Si può “vincere” in democrazia?

Io ho 43 anni, sono nata il 4 luglio del 1969. Questo fa di me molte cose, tra cui la cittadina di un Paese democratico.

Democrazia è un concetto sfuggente, come illustra Giovanni Sartori nel libro Elementi di teoria politica (Il Mulino, 1995). Ogni buon dittatore si dirà democratico, per esempio; ma noi riconosceremo che è un dittatore per l’assenza di un elemento caratteristico di ciò che oggi intendiamo per democrazia.[1]

Questa caratteristica è la rappresentanza.

Nella nostra democrazia – quella in cui io sono nata  e cresciuta e che devo prendere sul serio più di altri, visto che sono monarchica (sì, funziona proprio così, non al contrario) – le persone hanno il diritto di vedere rappresentate le loro istanze in parlamento. Per questo il concetto di “voto utile” non è democratico.

Alla rappresentanza si accompagna dunque questo altro aspetto: un sistema democratico che si esprime attraverso le elezioni non è una gara di Formula Uno. In un simile sistema democratico non si corre per vincere.

Si corre per vincere, invece, in un sistema oligarchico, in cui la gente, tutta – non solo quelli che vanno in Parlamento o i politici di professione che stanno altrove ma soprattutto chi ce li manda, cioè gli elettori – è convinta che quel che conta non sia la rappresentanza ma il potere di fare questo e quello. E passi se un Paese ha una forte componente policentrica, che impedisce autoritarismi almeno a livello locale: ma non è il caso dell’Italia.

Non è questione di avere i numeri per fare le leggi: ovvio che ci vogliono i numeri, visto che decide la maggioranza. Alcune ottime leggi sono state votate con una maggioranza trasversale, grazie al lavoro di spiegazione e persuasione fatto da parlamentari verso altri parlamentari. Allora sì che devi cercare i numeri, dopo che sei entrato. Ma prima? È vero che, se vuoi costruire qualcosa, il potere ti fa ovviamente comodo; ed è anche vero che si combatte più tranquilli e sicuri quando si hanno migliori numeri; ma, come diceva Chesterton, non è possibile combattere sapendo di avere già la vittoria in tasca, poiché si combatte proprio per decidere chi vincerà.[2]

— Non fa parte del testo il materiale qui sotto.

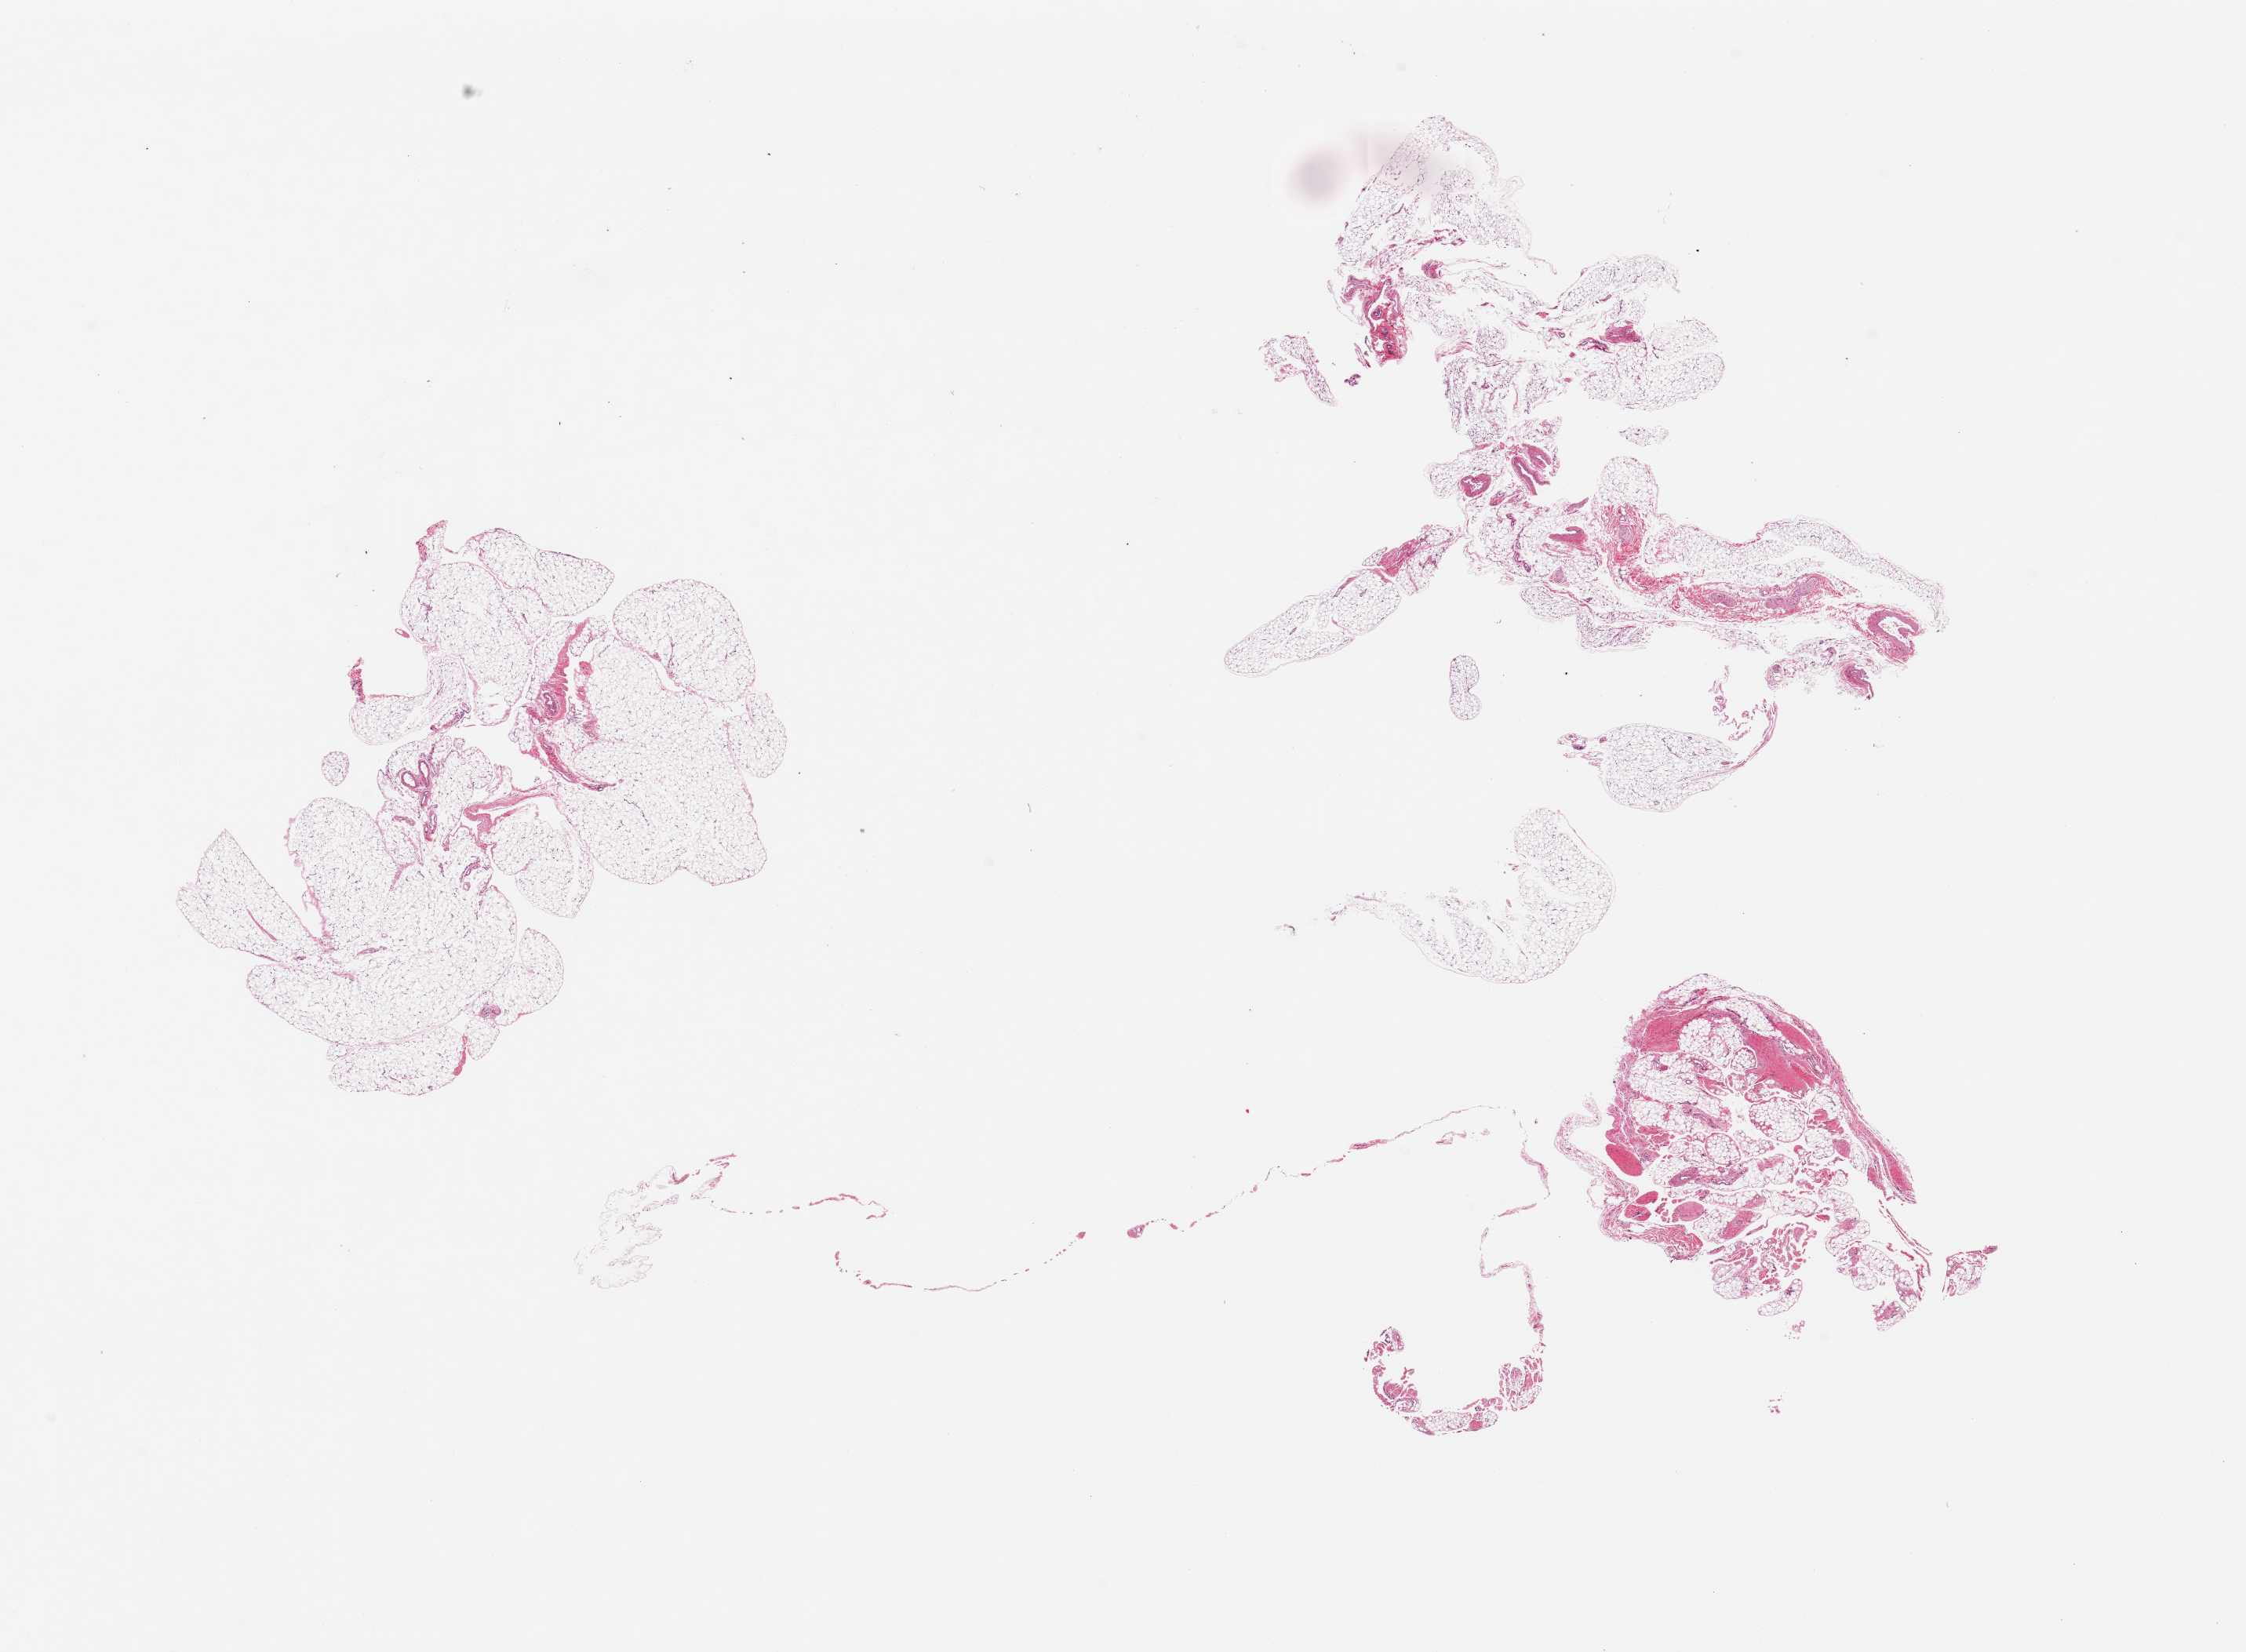
H&E whole-slide image, whole scanned area (about 22.6 x 16.7 mm) shown as a low-resolution overview; PAXgene-fixed, paraffin-embedded tissue; section of omentum (target tissue); donor tissue sample. Male donor.
Review note (as recorded): 3 pieces, up to 7x7mm; lobulated structure; 1 with 10% neurovascular elements.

Come il “voto utile”, il concetto di “vincere”, quando è riferito alle elezioni di un Paese democratico, non è più soltanto l’insopportabile gergo dei giornalisti, ma è segno che non si comprende l’essenza della democrazia. È un brutto segno e indica un problema culturale, che poi fa nascere problemi normativi e così via. Il Porcellum, per fare un esempio, nasce da questa concezione qui.

Non so chi ha inventato l’espressione “voto utile” e che cosa avesse in animo; ma già il secondo che l’ha usata non amava la democrazia. Lo stesso vale per il “vincere”.

Io voterò per chi considero rappresentativo delle mie istanze in una democrazia effettiva, non solo conclamata: che in questo momento è Oscar Giannino e il partito Fare per Fermare il Declino. Magari non le rappresenta tutte, magari ci sono aspetti migliorabili o altri proprio non considerati, ma è un buon punto da cui partire. Non lo considero minimamente inutile. L’idea che “da soli non si vince” è una pastoia intrecciata dai soliti tirannelli e a me le pastoie sono sempre parse un’ingiustizia anche per i cavalli, figurarsi per le persone.


[1] Che non è quel che si intendeva in Atene ai tempi di Pericle (Sartori, op. cit., pag. 41).

[2] What’s wrong with the world, part 1, ch. II: «There is no such thing as fighting on the winning side; one fights to find out which is the winning side». Nello stesso capitolo, poche righe sopra, afferma che, quando le cose vanno male, non ci vuole un uomo pratico – quel che noi chiameremmo un “esperto” – ma un uomo non-pratico – vale a dire, un idealista, anche se lui lo chiama theorist. Più sotto infatti prosegue: «A man who thinks much about success must be the drowsiest sentimentalist; for he must be always looking back. If he only likes victory he must always come late for the battle [dopo che è stata vinta, cioè]. For the man of action there is nothing but idealism». Noi italiani abbiamo un po’ la convinzione che gli idealisti siano tutti dei poveri ignoranti, ma è un’altra convinzione sbagliata e anche piuttosto meschina.